If weather forecasts play out the way they are supposed to this week, San Francisco Bay Area data center operators will get a chance to show their customers why they are paying the big bucks.
Data center uptime, or keeping servers running regardless of rough conditions, is of course the core part of any data center provider’s value, and disaster preparedness is something data center operators spend a good chunk of their time on throughout the year.
In the U.S. the biggest test for resiliency in recent years – a test not every data center passed – was Hurricane Sandy, which made landfall on the East Coast in late October 2012. Sandy caused widespread and prolonged power outages, and flooding that followed damaged critical infrastructure.
The torrential rain and hurricane-strength winds meteorologists are saying will besiege the Bay Area Thursday may cause power outages, according to utilities PG&E and Silicon Valley Power. The former serves most of the region and the latter serves Santa Clara – the heart of the Silicon Valley and home to a dense cluster of data centers.

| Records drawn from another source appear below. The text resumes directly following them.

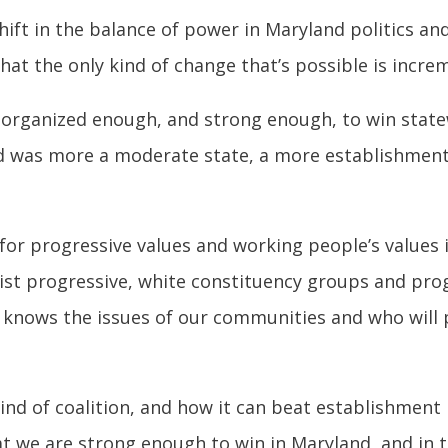
hift in the balance of power in Maryland politics a
at the only kind of change that’s possible is increm
w organized enough, and strong enough, to win statew
d was more a moderate state, a more establishment
 for progressive values and working people’s values 
ist progressive, white constituency groups and pro
 knows the issues of our communities and who will 
ind of coalition, and how it can beat establishment p
t we are strong enough to win in Maryland, and in t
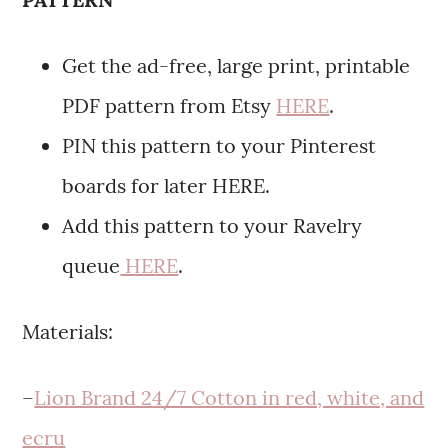
Get the ad-free, large print, printable
PDF pattern from Etsy
HERE
.
PIN this pattern to your Pinterest
boards for later HERE.
Add this pattern to your Ravelry
queue
HERE
.
Materials:
–
Lion Brand 24/7 Cotton in red, white, and
ecru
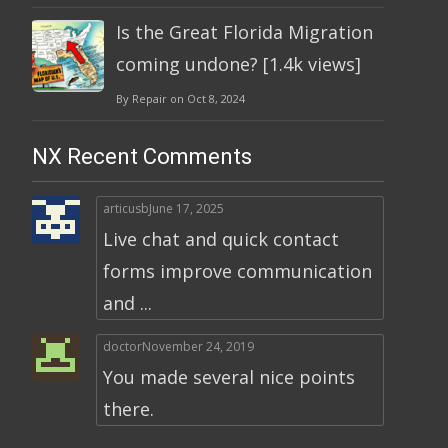
Is the Great Florida Migration
coming undone? [1.4k views]
By Repair on Oct 8, 2024
NX Recent Comments
articusb
June 17, 2025
Live chat and quick contact
forms improve communication
and ...
doctor
November 24, 2019
You made several nice points
there.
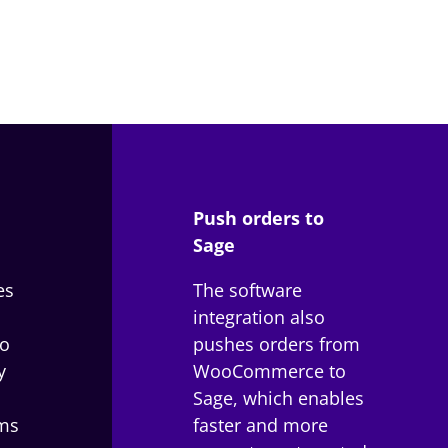
Push orders to
Sage
es
The software
integration also
o
pushes orders from
y
WooCommerce to
Sage, which enables
ms
faster and more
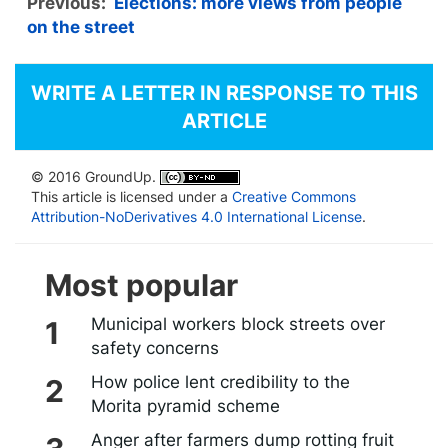
Previous:
Elections: more views from people
on the street
WRITE A LETTER IN RESPONSE TO THIS
ARTICLE
© 2016 GroundUp.
This article is licensed under a
Creative Commons
Attribution-NoDerivatives 4.0 International License
.
Most popular
Municipal workers block streets over
safety concerns
How police lent credibility to the
Morita pyramid scheme
Anger after farmers dump rotting fruit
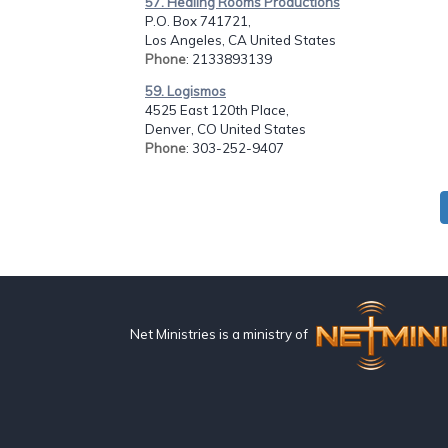
57. Healing Rooms Productions
P.O. Box 741721,
Los Angeles, CA United States
Phone
: 2133893139
59. Logismos
4525 East 120th Place,
Denver, CO United States
Phone
: 303-252-9407
Net Ministries is a ministry of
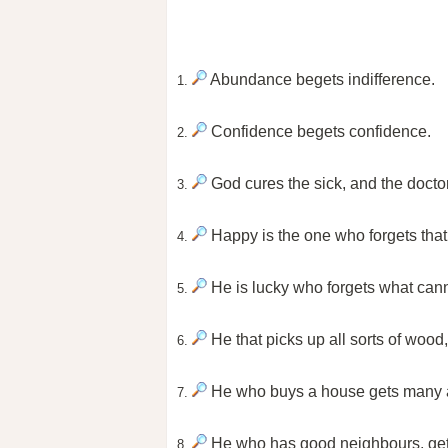
Abundance begets indifference.
1.
Confidence begets confidence.
2.
God cures the sick, and the docto
3.
Happy is the one who forgets tha
4.
He is lucky who forgets what can
5.
He that picks up all sorts of wood
6.
He who buys a house gets many a 
7.
He who has good neighbours, get
8.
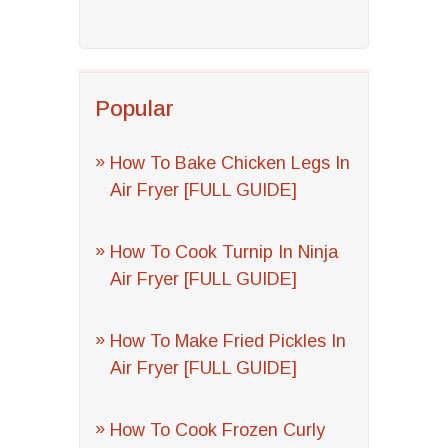
Popular
How To Bake Chicken Legs In
Air Fryer [FULL GUIDE]
How To Cook Turnip In Ninja
Air Fryer [FULL GUIDE]
How To Make Fried Pickles In
Air Fryer [FULL GUIDE]
How To Cook Frozen Curly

While data center providers do a lot of preparation and drills to maintain data center uptime during outages as part of their regular routine throughout the year, they usually take a few extra precautions if they know that a storm is on its way.
Staff at a Telx data center located within a Digital Realty Trust facility at 200 Paul Avenue in San Francisco have contacted all contractors that serve the facility, from generator fuel suppliers to UPS and generator vendors, to make sure they have resources on standby, Paul Sidore, director of west region operations at Telx, said.
The staff also checked the facility’s roof to make sure there weren’t any loose objects there or objects that would cause water build-up. “Our engineering staff will be there, ready to go 24 by seven,” Sidore said.
All maintenance activities scheduled for Thursday have been postponed, he said.
Telx has taken similar precautions to ensure data center uptime in Santa Clara, where it leases space from Vantage Data Centers.
Chris Yetman, senior vice president of operations at Vantage, which has a massive campus in Santa Clara, has put together a list of 10 steps every data center operator should take to maintain data center uptime and staff safety when they know a particularly bad storm is coming.
All Vendors on Standby
Digital Realty staff have also checked their buildings’ roofs and confirmed availability of fuel with the company’s suppliers, David Schirmacher, senior vice president of portfolio operations at Digital Realty, said in an email.
“In the event of a power outage, Digital Realty’s fuel supplier program is one of the largest in the industry; we have first-response status on par with the U.S. Federal Emergency Management Agency and the Department of Defense,” Schirmacher said. “So, if the need arises, we have ready access to diesel fuel to power the generators in our data centers.”
The data center landlord also notified all building systems vendors that they may be required to respond on short notice. Vendors contacted include suppliers of generators, UPS systems, chillers, fuel delivery systems, and switchgear.
The company also put on hold all non-essential maintenance activities.
Equinix Tests Gensets, May Book Nearby Hotels for Staff
Operations personnel at Equinix have tested generators and verified fuel levels, David Morgan, the company’s vice president of IBX operations, said. The company also made special arrangements to make sure staff is available on site to address any unforeseen problems.
If the situation becomes extreme, Equinix has cots for staff to sleep in at the sites, and will secure hotel rooms for staff nearby if necessary.
CoreSite Confident in Facilities Staff Competence
Billie Haggard, senior vice president of data centers at CoreSite, another major Silicon Valley data center provider, said the company was monitoring the situation.
“We are closely monitoring weather forecasts in preparation for the large amount of rain that is predicted to fall in the Silicon Valley area over the next few days,” he said in an emailed statement. “CoreSite facilities are constructed to withstand heavy amounts of rain, and we have highly-skilled facilities staff on-site that have been trained to deal with weather-related situations.”